Gravierende Sicherheitsmängel: Hallenbad Münster bis Jahresende geschlossen

Schüler sitzen auf dem Trockenen

Münster/Dieburg – Es wird eng mit dem Schulschwimmen im Osten des Kreises Darmstadt-Dieburg: Wegen „sicherheitsrelevanter Mängel“ muss das Hallenbad in Münster voraussichtlich bis Jahresende geschlossen bleiben. Dies teilte die Gemeindeverwaltung mit. VON RALF ENDERS

Dem Landkreis als Schulträger zufolge sind 13 Schulen davon betroffen, darunter die Dieburger Anne-Frank-Schule. Der Kreis, die Schulen und die Betreiber der Alternativ-Bäder in Dieburg und Groß-Zimmern sind derzeit dabei, freie Zeiten zu finden und zu belegen. „Allen Schulen werden wir aber erfahrungsgemäß keine Alternative bieten können. In den Sommermonaten können die Schulen noch auf die Freibäder ausweichen . . . “, sagte Kreis-Pressesprecher Stefan Weber auf Anfrage des Dieburger Anzeigers.

Wenn das Dieburger Freibad am 15. September schließt, müssen sich freilich auch private Schwimmer bis Jahresende nach einer Alternative für Münster umschauen; die meisten dürften ins Groß-Zimmerner Hallenbad ausweichen.

Das Münsterer Bad sollte ursprünglich nach den Ferien am 12. August wieder öffnen. Doch bei der technischen Bestandsaufnahme in der Sommerpause habe ein Sachverständiger für Elektrotechnik die Mängel entdeckt, teilte die Gemeinde mit. Von der Schließung sind neben Schulklassen auch Schwimm- und Aquakurse, Sportvereine und Kindergärten betroffen. Bereits bezahlte Kursgebühren würden zurückerstattet (z 06071 3002102). Eine Anmeldung für neue Kurse sei derzeit nicht mehr möglich.

„Wir haben uns diese Entscheidung nicht leicht gemacht, jedoch ist sie aufgrund der festgestellten Mängel unumgänglich, denn die Sicherheit von Besuchern und Mitarbeitern im Hallenbad hat oberste Priorität“, sagte Bürgermeister Gerald Frank (SPD).
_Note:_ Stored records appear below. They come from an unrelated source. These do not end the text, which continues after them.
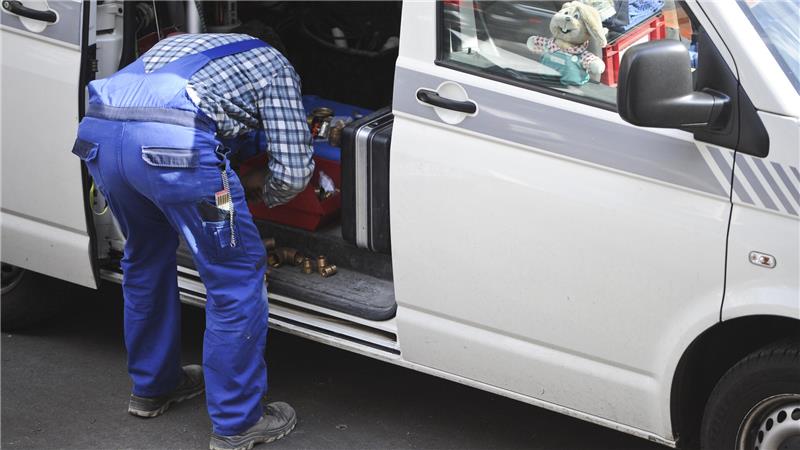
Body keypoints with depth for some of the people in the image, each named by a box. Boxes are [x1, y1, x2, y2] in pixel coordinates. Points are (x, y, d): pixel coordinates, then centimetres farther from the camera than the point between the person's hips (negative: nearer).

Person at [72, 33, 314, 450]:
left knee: (145, 259, 29)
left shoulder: (182, 43, 40)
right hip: (173, 141, -7)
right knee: (237, 276, 8)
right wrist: (261, 187, 37)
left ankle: (151, 387, 43)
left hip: (98, 132, 7)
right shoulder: (275, 67, 22)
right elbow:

Neben der Dieburger Anne-Frank-Schule müssen laut Landkreis folgende Einrichtungen nun Alternativen suchen: Schule auf der Aue, John-F-Kennedy-Schule, Regenbogenschule (alle Münster) Schule im Kirchgarten, Edward-Flanagan-Schule, Bachwiesenschule, Joachim-Schumann-Schule (alle Babenhausen), Stephan-Gruber-Schule, Mira-Lobe-Schule (beide Eppertshausen), Ludwig-Glock-Schule (Messel), Ernst-Reuter-Schule (Groß-Umstadt) und Gundernhäuser Schule.

Wie viele Klassen betroffen sind, konnte Kreis-Pressesprecher Stefan Weber nicht sagen, da der Kreis nur die Bahnen anmietet und die Schulen diese selbst verwalten. „Ausweichschwimmzeiten in den anderen Bädern sind schwierig zu realisieren“, sagte Weber und nannte die Schülerbeförderung und die Anpassung der Stundenplanung als Gründe.

Im Dieburger Trainingsbad, das noch bis Mai 2021 vom Wassersportverein (WSV) Dieburg betrieben wird, gibt es nach Auskunft des WSV-Vorsitzenden Klaus Schulte, „nur noch geringe Kapazitäten, vielleicht 5 bis 6 freie Stunden pro Woche“.

Für Groß-Zimmern kann Rathausmitarbeiter Hans-Peter Wejwoda noch keine genauen Zahlen nennen. Man habe das Schulschwimmen bereits durch den Montag ausgeweitet, erläutert er. Für noch mehr Grundschüler könnten die Kapazitäten im Nichtschwimmerbecken aber eventuell nicht mehr ausreichen, ebenso wie die Zahl der Umkleidekabinen.